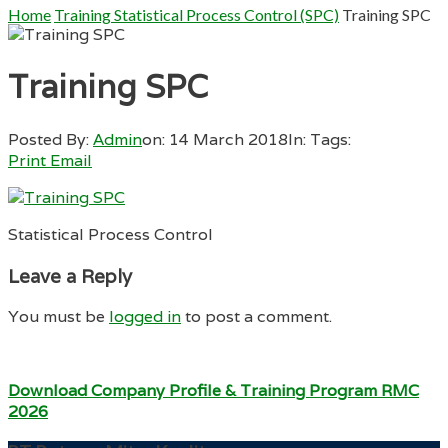
Home
Training Statistical Process Control (SPC)
Training SPC
Training SPC
Posted By:
Admin
on:
14 March 2018
In:
Tags:
Print
Email
Statistical Process Control
Leave a Reply
You must be
logged in
to post a comment.
Download Company Profile & Training Program RMC
2026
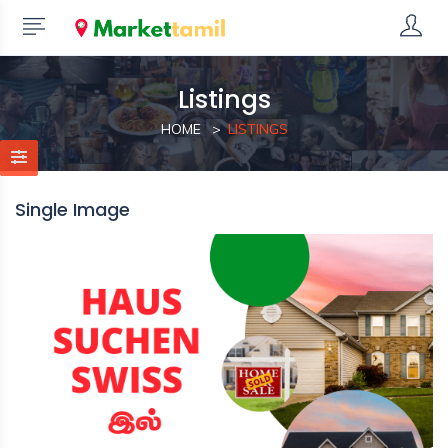
Listings
HOME
LISTINGS
Single Image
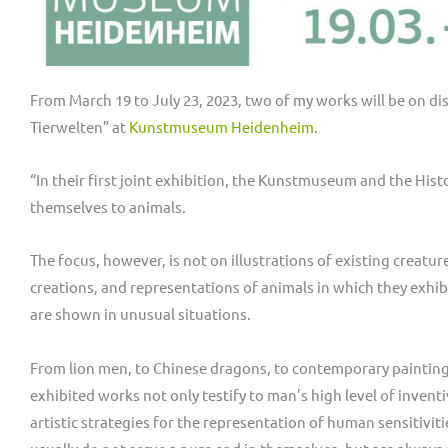
From March 19 to July 23, 2023, two of my works will be on dis
Tierwelten” at
Kunstmuseum Heidenheim
.
“In their first joint exhibition, the Kunstmuseum and the H
themselves to animals.
The focus, however, is not on illustrations of existing creatur
creations, and representations of animals in which they exhibi
are shown in unusual situations.
From lion men, to Chinese dragons, to contemporary paintings
exhibited works not only testify to man’s high level of invent
artistic strategies for the representation of human sensitivit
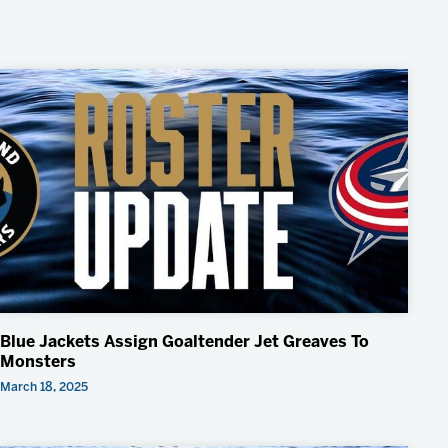
Blue Jackets Assign Goaltender Jet Greaves To
Monsters
March 18, 2025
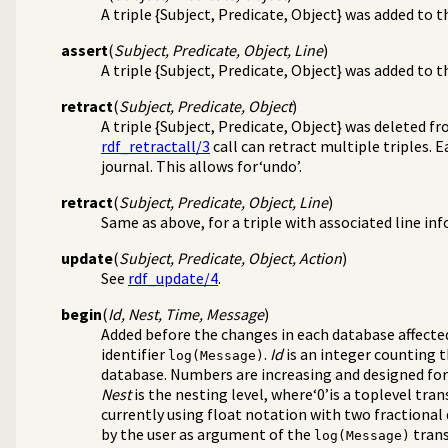
A triple {Subject, Predicate, Object} was added to 
assert
(
Subject, Predicate, Object, Line
)
A triple {Subject, Predicate, Object} was added to 
retract
(
Subject, Predicate, Object
)
A triple {Subject, Predicate, Object} was deleted f
rdf_retractall/3
call can retract multiple triples. 
journal. This allows for‘undo’.
retract
(
Subject, Predicate, Object, Line
)
Same as above, for a triple with associated line inf
update
(
Subject, Predicate, Object, Action
)
See
rdf_update/4
.
begin
(
Id, Nest, Time, Message
)
Added before the changes in each database affecte
identifier
.
Id
is an integer counting t
log(Message)
database. Numbers are increasing and designed for b
Nest
is the nesting level, where‘0’is a toplevel tra
currently using float notation with two fractional 
by the user as argument of the
trans
log(Message)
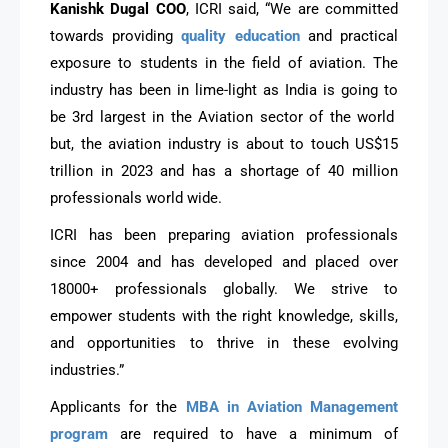
Kanishk Dugal COO
, ICRI said, “We are committed
towards providing
quality education
and practical
exposure to students in the field of aviation. The
industry has been in lime-light as India is going to
be 3rd largest in the Aviation sector of the world
but, the aviation industry is about to touch US$15
trillion in 2023 and has a shortage of 40 million
professionals world wide.
ICRI has been preparing aviation professionals
since 2004 and has developed and placed over
18000+ professionals globally. We strive to
empower students with the right knowledge, skills,
and opportunities to thrive in these evolving
industries.”
Applicants for the
MBA in Aviation Management
program
are required to have a minimum of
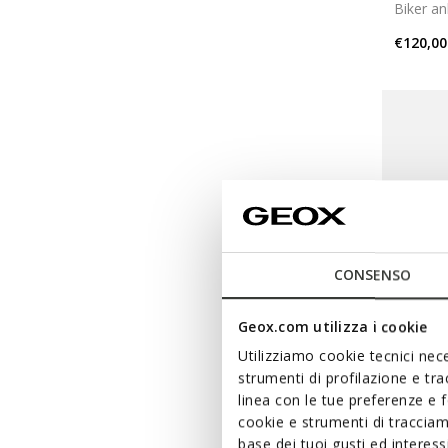
Biker an
€120,00
CONSENSO
Geox.com utilizza i cookie
Utilizziamo cookie tecnici nece
strumenti di profilazione e tr
linea con le tue preferenze e 
NORI
cookie e strumenti di traccia
base dei tuoi gusti ed interes
Chelsea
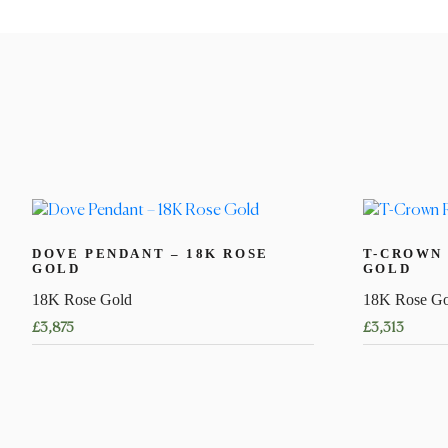
DOVE PENDANT – 18K ROSE
T-CROWN 
GOLD
GOLD
18K Rose Gold
18K Rose Go
£
3,875
£
3,313
This
product
has
multiple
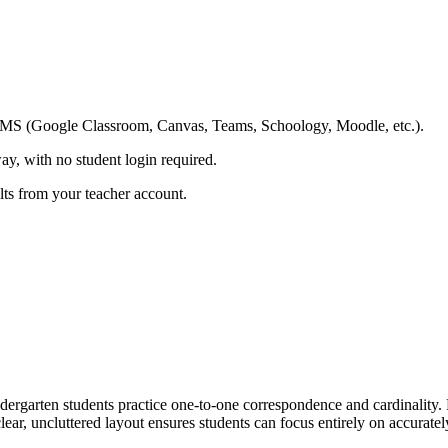
ing LMS (Google Classroom, Canvas, Teams, Schoology, Moodle, etc.).
ay, with no student login required.
ults from your teacher account.
rgarten students practice one-to-one correspondence and cardinality. 
lear, uncluttered layout ensures students can focus entirely on accurate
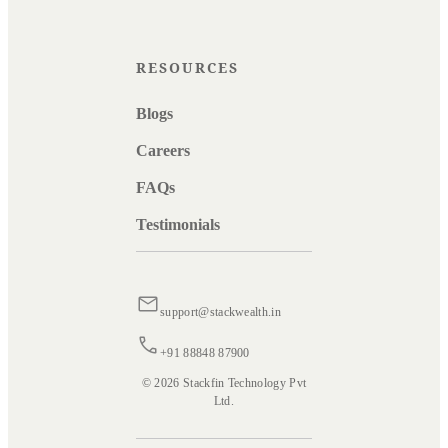
RESOURCES
Blogs
Careers
FAQs
Testimonials
support@stackwealth.in
+91 88848 87900
© 2026 Stackfin Technology Pvt
Ltd.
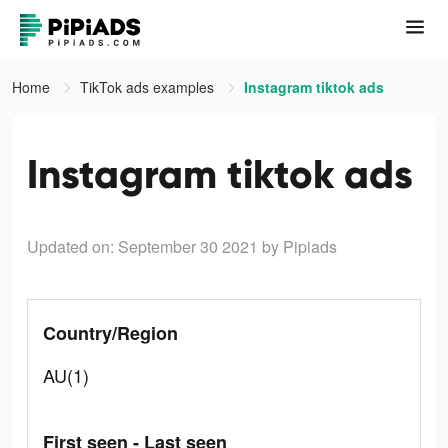
Home
TikTok ads examples
Instagram tiktok ads
Instagram tiktok ads
Updated on: September 30 2021
by Pipiads
Country/Region
AU(1)
First seen - Last seen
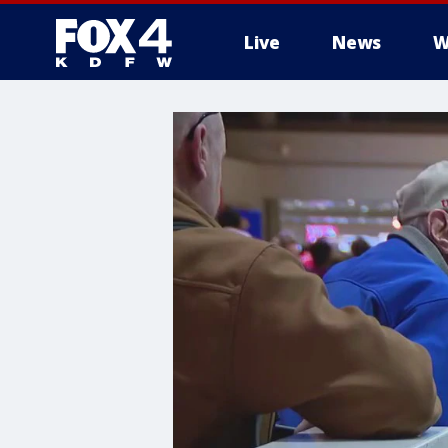
Live
News
W
More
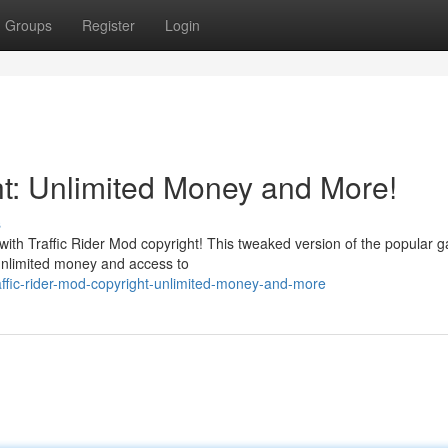
Groups
Register
Login
ht: Unlimited Money and More!
s
with Traffic Rider Mod copyright! This tweaked version of the popular 
h unlimited money and access to
affic-rider-mod-copyright-unlimited-money-and-more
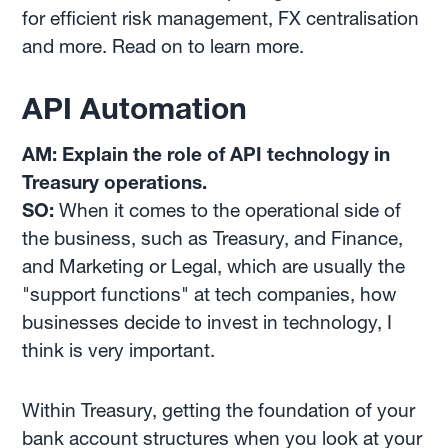
for efficient risk management, FX centralisation
and more. Read on to learn more.
API Automation
AM: Explain the role of API technology in
Treasury operations.
SO:
When it comes to the operational side of
the business, such as Treasury, and Finance,
and Marketing or Legal, which are usually the
"support functions" at tech companies, how
businesses decide to invest in technology, I
think is very important.
Within Treasury, getting the foundation of your
bank account structures when you look at your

Assignment -
In the records above, locate each line with the word "animals". Copy all such lines.

Answer section -
themselves to animals.
creations, and representations of animals in which they exhibi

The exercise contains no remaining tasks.